Now it was her turn to laugh. It had a lilt, a merry and musical sound which was infinitely disconcerting. But all she said was:

"For tonight? I think that's a little too high."

"It's not too high." This was all wrong, but try as he would, he couldn't seem to get back on the right track again. "It's what you're going to give me."

"I'll give you nothing of the sort." She might have been shopping for vegetables, with five stalls to choose from. "Look, my lad, which of us knows more about the going rates, you or me? My husband was—" she did not even need to complete the sentence. "I like you, Louis," she went on, "and I don't want to see you get into the wrong hands. I'll tell you what—I'll make it five hundred a week."

"A week! What the hell is this?"

"You know very well what it is. It's a deal, the kind of deal you're looking for." She lay back, entirely at her ease, as if the matter were beyond discussion or comment, except among foolish people who did not know what was good for them. "Five hundred a week, for as long as I choose. And you just stay in line, or the deal's off."

"What if I say no? What if I—"

"You won't say no, and you won't do anything silly, either." She looked at him, her eyes shrewd, her voice entirely firm. "I don't know what you put over on Grace, and I don't want to know, but I~am—not—Grace." She brought the four words out with complete authority; then she relaxed, and her tone became almost kindly. "This is just what you want, if you'd only work it out—a safe job, regular hours, let's call them fringe benefits, more money than you could earn any other way. Without throwing any compliments around, it's what we both want."

"You've got it all worked out, haven't you?" he said, between bitterness and relief.

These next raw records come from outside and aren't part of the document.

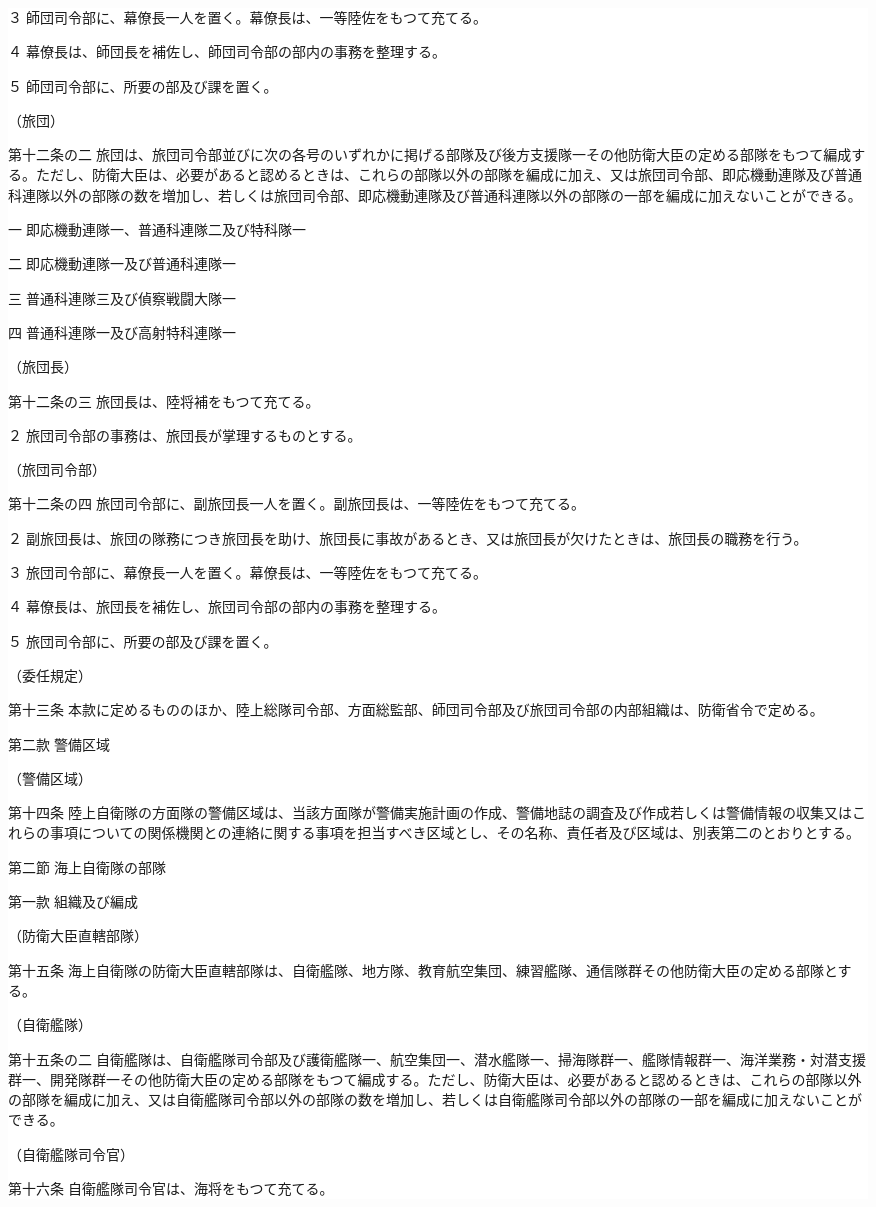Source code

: ３ 師団司令部に、幕僚長一人を置く。幕僚長は、一等陸佐をもつて充てる。

４ 幕僚長は、師団長を補佐し、師団司令部の部内の事務を整理する。

５ 師団司令部に、所要の部及び課を置く。

（旅団）

第十二条の二 旅団は、旅団司令部並びに次の各号のいずれかに掲げる部隊及び後方支援隊一その他防衛大臣の定める部隊をもつて編成する。ただし、防衛大臣は、必要があると認めるときは、これらの部隊以外の部隊を編成に加え、又は旅団司令部、即応機動連隊及び普通科連隊以外の部隊の数を増加し、若しくは旅団司令部、即応機動連隊及び普通科連隊以外の部隊の一部を編成に加えないことができる。

一 即応機動連隊一、普通科連隊二及び特科隊一

二 即応機動連隊一及び普通科連隊一

三 普通科連隊三及び偵察戦闘大隊一

四 普通科連隊一及び高射特科連隊一

（旅団長）

第十二条の三 旅団長は、陸将補をもつて充てる。

２ 旅団司令部の事務は、旅団長が掌理するものとする。

（旅団司令部）

第十二条の四 旅団司令部に、副旅団長一人を置く。副旅団長は、一等陸佐をもつて充てる。

２ 副旅団長は、旅団の隊務につき旅団長を助け、旅団長に事故があるとき、又は旅団長が欠けたときは、旅団長の職務を行う。

３ 旅団司令部に、幕僚長一人を置く。幕僚長は、一等陸佐をもつて充てる。

４ 幕僚長は、旅団長を補佐し、旅団司令部の部内の事務を整理する。

５ 旅団司令部に、所要の部及び課を置く。

（委任規定）

第十三条 本款に定めるもののほか、陸上総隊司令部、方面総監部、師団司令部及び旅団司令部の内部組織は、防衛省令で定める。

第二款 警備区域

（警備区域）

第十四条 陸上自衛隊の方面隊の警備区域は、当該方面隊が警備実施計画の作成、警備地誌の調査及び作成若しくは警備情報の収集又はこれらの事項についての関係機関との連絡に関する事項を担当すべき区域とし、その名称、責任者及び区域は、別表第二のとおりとする。

第二節 海上自衛隊の部隊

第一款 組織及び編成

（防衛大臣直轄部隊）

第十五条 海上自衛隊の防衛大臣直轄部隊は、自衛艦隊、地方隊、教育航空集団、練習艦隊、通信隊群その他防衛大臣の定める部隊とする。

（自衛艦隊）

第十五条の二 自衛艦隊は、自衛艦隊司令部及び護衛艦隊一、航空集団一、潜水艦隊一、掃海隊群一、艦隊情報群一、海洋業務・対潜支援群一、開発隊群一その他防衛大臣の定める部隊をもつて編成する。ただし、防衛大臣は、必要があると認めるときは、これらの部隊以外の部隊を編成に加え、又は自衛艦隊司令部以外の部隊の数を増加し、若しくは自衛艦隊司令部以外の部隊の一部を編成に加えないことができる。

（自衛艦隊司令官）

第十六条 自衛艦隊司令官は、海将をもつて充てる。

"You bet I have!" For once, she said nothing about her husband, but it seemed improbable that the guiding principles of Mr. Consolini were far from her mind. She patted the covers, and drew them up a little round her shoulders. "Now hand me my cigarettes, there's a good boy."

"Anything else you'd like?" he asked, with an attempt at irony. It did not survive her answer.

"No," she said. "And you can get dressed now. I won't want you again tonight."

PART FOUR

"Enjoy long, thrill-packed days at sea on the way to your rendezvous at the Tavern of the Seas—Cape Town"

1

"Man that is born of woman hath but a short time to live," said the Captain,  "and is full of misery." He tried not to intone the words; however many times one had read it—especially during the war—it was a most moving service, dedicated always to the proposition that the man lying on the deck at one's feet, whether snug in a coffin, or sewn up in his hammock, or hidden under a flag, deserved only sincerity and sorrow.  "He cometh up, and is cut down, like a flower; he fleeth as it were a shadow, and never continueth in one stay."